CENTER OF MATHEMATICAL SCIENCES AND APPLICATIONS SPECIAL LECTURE SERIES ON DONALDSON-THOMAS AND GROMOV-WITTEN THEORIES: Artan Sheshmani
Aarhus University/CMSA
Proof of S-duality conjecture on quintic threefold I
on Friday, April 14, 2017, at 9:00 - 10:30 am in CMSA Building, 20 Garden St, G10
I will talk about an algebraic-geometric proof of the S-duality conjecture in superstring theory, made formerly by physicists Gaiotto, Strominger, Yin, regarding the modularity of DT invariants of sheaves supported on hyperplane sections of the quintic Calabi-Yau threefold. We use degeneration and localization techniques to reduce the threefold theory to a certain intersection theory over the relative Hilbert scheme of points on surfaces and then prove modularity. More precisely, we have proven that the generating series, associated to the top intersection numbers of the Hilbert scheme of points, relative to an effective divisor, on a smooth quasi-projective surface is a modular form. This is a generalization of the result of Okounkov-Carlsson, where they used representation theory and the machinery of vertex operators to prove this statement for absolute Hilbert schemes. These intersection numbers eventually, together with the generating series of Noether-Lefschetz numbers as I will explain, will provide the ingredients to achieve an algebraic-geometric proof of S-duality modularity conjecture.

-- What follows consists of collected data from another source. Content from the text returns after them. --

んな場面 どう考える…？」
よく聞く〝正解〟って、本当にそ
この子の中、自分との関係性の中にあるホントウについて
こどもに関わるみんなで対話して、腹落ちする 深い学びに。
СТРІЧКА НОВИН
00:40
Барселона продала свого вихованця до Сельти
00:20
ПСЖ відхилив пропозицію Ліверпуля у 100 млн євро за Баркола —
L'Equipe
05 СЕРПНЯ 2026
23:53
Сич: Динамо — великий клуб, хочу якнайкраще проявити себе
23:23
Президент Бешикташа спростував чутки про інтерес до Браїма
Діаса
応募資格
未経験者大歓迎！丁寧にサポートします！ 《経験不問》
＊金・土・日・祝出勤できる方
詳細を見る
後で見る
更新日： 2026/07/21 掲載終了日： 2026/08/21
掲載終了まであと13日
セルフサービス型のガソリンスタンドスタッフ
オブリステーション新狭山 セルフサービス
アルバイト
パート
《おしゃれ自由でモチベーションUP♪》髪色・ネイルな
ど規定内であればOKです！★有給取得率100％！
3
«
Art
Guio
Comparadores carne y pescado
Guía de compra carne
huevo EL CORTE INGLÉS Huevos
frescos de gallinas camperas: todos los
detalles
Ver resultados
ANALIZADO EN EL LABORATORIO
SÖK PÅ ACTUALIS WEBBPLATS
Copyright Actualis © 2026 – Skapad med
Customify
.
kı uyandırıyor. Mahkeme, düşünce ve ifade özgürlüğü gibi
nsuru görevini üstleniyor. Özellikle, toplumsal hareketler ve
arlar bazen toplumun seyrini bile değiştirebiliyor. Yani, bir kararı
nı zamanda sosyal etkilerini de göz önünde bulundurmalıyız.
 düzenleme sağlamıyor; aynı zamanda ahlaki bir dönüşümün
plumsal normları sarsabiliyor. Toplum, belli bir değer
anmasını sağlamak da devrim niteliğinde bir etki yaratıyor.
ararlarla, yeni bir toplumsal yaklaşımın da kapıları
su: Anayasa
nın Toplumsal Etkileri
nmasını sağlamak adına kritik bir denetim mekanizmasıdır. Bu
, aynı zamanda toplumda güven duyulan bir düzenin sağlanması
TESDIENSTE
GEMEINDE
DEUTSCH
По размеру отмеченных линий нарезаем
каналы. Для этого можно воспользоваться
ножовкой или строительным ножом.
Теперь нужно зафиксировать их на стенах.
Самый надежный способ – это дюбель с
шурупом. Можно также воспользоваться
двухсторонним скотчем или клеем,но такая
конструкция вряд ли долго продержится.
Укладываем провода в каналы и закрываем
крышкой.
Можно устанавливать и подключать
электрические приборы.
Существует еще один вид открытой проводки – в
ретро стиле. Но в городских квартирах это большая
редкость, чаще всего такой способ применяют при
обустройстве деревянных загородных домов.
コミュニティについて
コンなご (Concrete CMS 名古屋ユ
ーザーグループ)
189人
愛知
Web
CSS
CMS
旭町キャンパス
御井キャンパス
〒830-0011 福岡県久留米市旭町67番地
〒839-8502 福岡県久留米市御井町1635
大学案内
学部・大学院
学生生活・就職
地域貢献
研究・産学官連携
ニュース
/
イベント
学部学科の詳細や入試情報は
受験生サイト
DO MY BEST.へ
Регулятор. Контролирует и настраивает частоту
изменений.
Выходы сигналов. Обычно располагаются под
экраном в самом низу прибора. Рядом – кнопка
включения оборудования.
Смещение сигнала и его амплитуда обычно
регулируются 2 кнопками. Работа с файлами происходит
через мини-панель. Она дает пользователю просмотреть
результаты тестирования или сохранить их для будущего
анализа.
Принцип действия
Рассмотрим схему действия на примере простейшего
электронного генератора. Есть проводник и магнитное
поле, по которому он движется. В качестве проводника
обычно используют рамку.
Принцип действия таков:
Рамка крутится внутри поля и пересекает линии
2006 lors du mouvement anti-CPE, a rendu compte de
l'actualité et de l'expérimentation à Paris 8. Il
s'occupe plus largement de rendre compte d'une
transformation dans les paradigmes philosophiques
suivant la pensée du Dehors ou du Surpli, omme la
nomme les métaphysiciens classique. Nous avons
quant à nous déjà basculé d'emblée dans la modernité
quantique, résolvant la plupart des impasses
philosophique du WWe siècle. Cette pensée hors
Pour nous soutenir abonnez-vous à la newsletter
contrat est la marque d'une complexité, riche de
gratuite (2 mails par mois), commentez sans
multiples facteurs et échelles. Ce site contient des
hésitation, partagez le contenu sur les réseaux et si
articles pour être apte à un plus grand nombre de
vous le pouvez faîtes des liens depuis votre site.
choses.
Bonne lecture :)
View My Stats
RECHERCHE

SPECIAL BASIC NOTIONS SEMINAR: Jean-Pierre Serre
Collège de France
Some simple facts on lattices and orthogonal group representations
on Wednesday, May 03, 2017, at 3:00 pm in Science Center Hall D
Afternoon tea will follow at 4:15 pm in the Math Department Common Room, 4th floor.

SPECIAL LECTURE SERIES: Jean-Pierre Serre
Collège de France
Cohomological invariants mod 2 of Weyl groups, Pt. 1
on Monday, May 08, 2017, at 3:00 - 4:00 PM in Science Center 507
The first lecture will mostly be a résumé of the first part of AMS ULECT 28; the second lecture will give an explicit description of the cohomological invariants of the Weyl groups. *Afternoon tea will follow the talks at 4:15 pm in the Math Department Common Room, 4th Floor.

SPECIAL LECTURE SERIES: Jean-Pierre Serre
Collège de France
Cohomological invariants mod 2 of Weyl groups, Pt. 2
on Tuesday, May 09, 2017, at 3:00 - 4:00 PM in Science Center 507
The first lecture will mostly be a résumé of the first part of AMS ULECT 28; the second lecture will give an explicit description of the cohomological invariants of the Weyl groups. *Afternoon tea will follow the talks at 4:15 pm in the Math Department Common Room, 4th Floor.